▶ [Directions] Write the listing out again, exactly as it appears.

▶ [Material for this exercise]
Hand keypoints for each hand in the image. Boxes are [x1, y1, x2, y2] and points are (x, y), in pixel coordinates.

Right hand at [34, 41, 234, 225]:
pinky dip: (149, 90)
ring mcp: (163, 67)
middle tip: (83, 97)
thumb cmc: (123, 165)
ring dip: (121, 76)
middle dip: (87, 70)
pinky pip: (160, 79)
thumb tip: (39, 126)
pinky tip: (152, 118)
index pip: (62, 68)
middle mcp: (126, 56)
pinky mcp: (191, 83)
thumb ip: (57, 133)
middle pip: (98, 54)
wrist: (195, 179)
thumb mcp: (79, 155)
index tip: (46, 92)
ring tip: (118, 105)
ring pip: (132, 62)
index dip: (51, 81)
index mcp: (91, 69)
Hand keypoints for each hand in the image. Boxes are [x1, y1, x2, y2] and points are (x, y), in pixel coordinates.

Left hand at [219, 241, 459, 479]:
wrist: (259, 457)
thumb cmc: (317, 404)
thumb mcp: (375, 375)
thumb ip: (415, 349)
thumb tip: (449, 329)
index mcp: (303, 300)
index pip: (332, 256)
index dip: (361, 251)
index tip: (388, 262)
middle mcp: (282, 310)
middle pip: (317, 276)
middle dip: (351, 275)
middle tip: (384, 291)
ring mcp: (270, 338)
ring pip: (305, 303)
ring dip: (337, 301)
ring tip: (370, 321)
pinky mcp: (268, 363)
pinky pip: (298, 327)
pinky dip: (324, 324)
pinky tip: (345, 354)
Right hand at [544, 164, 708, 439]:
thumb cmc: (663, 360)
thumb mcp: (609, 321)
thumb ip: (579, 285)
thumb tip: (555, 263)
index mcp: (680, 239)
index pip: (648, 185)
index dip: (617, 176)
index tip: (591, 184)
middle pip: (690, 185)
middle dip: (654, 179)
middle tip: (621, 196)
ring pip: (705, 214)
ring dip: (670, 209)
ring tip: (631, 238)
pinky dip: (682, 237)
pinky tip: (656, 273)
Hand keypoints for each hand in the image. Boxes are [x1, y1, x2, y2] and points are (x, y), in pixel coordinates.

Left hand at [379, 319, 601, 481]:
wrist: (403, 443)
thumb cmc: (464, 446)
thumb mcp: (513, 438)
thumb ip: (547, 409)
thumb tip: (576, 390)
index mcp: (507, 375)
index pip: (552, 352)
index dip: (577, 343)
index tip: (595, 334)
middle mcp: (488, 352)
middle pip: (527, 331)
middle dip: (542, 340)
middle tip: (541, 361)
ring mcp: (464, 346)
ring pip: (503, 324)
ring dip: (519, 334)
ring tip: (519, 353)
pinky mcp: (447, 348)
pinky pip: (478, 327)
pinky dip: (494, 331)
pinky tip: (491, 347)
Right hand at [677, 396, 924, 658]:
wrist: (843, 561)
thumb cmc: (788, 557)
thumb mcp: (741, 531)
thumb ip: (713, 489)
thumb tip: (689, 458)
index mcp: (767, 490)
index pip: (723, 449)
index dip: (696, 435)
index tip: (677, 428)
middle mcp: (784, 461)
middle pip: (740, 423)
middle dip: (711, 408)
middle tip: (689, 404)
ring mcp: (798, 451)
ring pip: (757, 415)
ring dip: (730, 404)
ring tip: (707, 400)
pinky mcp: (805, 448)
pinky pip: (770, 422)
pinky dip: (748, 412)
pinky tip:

▶ [Your solution]
Hand keypoints for each hand in the image. Boxes are [x1, y1, x2, y2] and points are (x, y), in pixel coordinates.

Right hand at [34, 41, 234, 225]:
pinky dip: (149, 90)
ring mcp: (163, 67)
middle tip: (83, 97)
thumb cmc: (123, 165)
ring dip: (121, 76)
middle dip: (87, 70)
pinky pip: (160, 79)
thumb tip: (39, 126)
pinky tip: (152, 118)
index pip: (62, 68)
middle mcp: (126, 56)
pinky mcp: (191, 83)
thumb ip: (57, 133)
middle pip: (98, 54)
wrist: (195, 179)
thumb mcp: (79, 155)
index tip: (46, 92)
ring tip: (118, 105)
ring pip: (132, 62)
index dip: (51, 81)
index mcp: (91, 69)
Hand keypoints for each hand in the image. Boxes are [x1, y1, x2, y2] and points are (x, y), in pixel coordinates.

Left hand at [219, 241, 459, 479]:
wrist: (259, 457)
thumb cmc: (317, 404)
thumb mcp: (375, 375)
thumb ip: (415, 349)
thumb tip: (449, 329)
index mcp: (303, 300)
index pip: (332, 256)
index dip: (361, 251)
index tip: (388, 262)
middle mcp: (282, 310)
middle pip: (317, 276)
middle dip: (351, 275)
middle tip: (384, 291)
ring mcp: (270, 338)
ring pip: (305, 303)
ring dip: (337, 301)
ring tip: (370, 321)
pinky mcp: (268, 363)
pinky pip: (298, 327)
pinky dip: (324, 324)
pinky tip: (345, 354)
Right hand at [544, 164, 708, 439]:
thumb cmc: (663, 360)
thumb mcp: (609, 321)
thumb ip: (579, 285)
thumb tip: (555, 263)
index mcp: (680, 239)
index pip: (648, 185)
index dip: (617, 176)
index tip: (591, 184)
middle pip: (690, 185)
middle dip: (654, 179)
middle tip: (621, 196)
ring pip: (705, 214)
ring dip: (670, 209)
ring tip: (631, 238)
pinky dip: (682, 237)
pinky tip: (656, 273)
Hand keypoints for each hand in the image. Boxes are [x1, y1, x2, y2] and points are (x, y), in pixel coordinates.

Left hand at [379, 319, 601, 481]:
wrist: (403, 443)
thumb cmc: (464, 446)
thumb mcp: (513, 438)
thumb ip: (547, 409)
thumb tip: (576, 390)
index mcp: (507, 375)
index pip: (552, 352)
index dip: (577, 343)
index tip: (595, 334)
middle mcp: (488, 352)
middle pip: (527, 331)
middle dip: (542, 340)
middle tip: (541, 361)
ring mcp: (464, 346)
ring pip: (503, 324)
ring dip: (519, 334)
ring tip: (519, 353)
pinky mcp: (447, 348)
pinky pip: (478, 327)
pinky dip: (494, 331)
pinky tip: (491, 347)
Right hand at [677, 396, 924, 658]:
wrist: (843, 561)
thumb cmc: (788, 557)
thumb mcp: (741, 531)
thumb ip: (713, 489)
thumb tip: (689, 458)
index mcp: (767, 490)
index pip: (723, 449)
index dip: (696, 435)
index tip: (677, 428)
middle mcp: (784, 461)
middle pip: (740, 423)
middle dip: (711, 408)
middle tip: (689, 404)
ring mcp: (798, 451)
ring pip: (757, 415)
ring dip: (730, 404)
ring tip: (707, 400)
pinky mcp: (805, 448)
pinky pip: (770, 422)
pinky dip: (748, 412)
pinky tip:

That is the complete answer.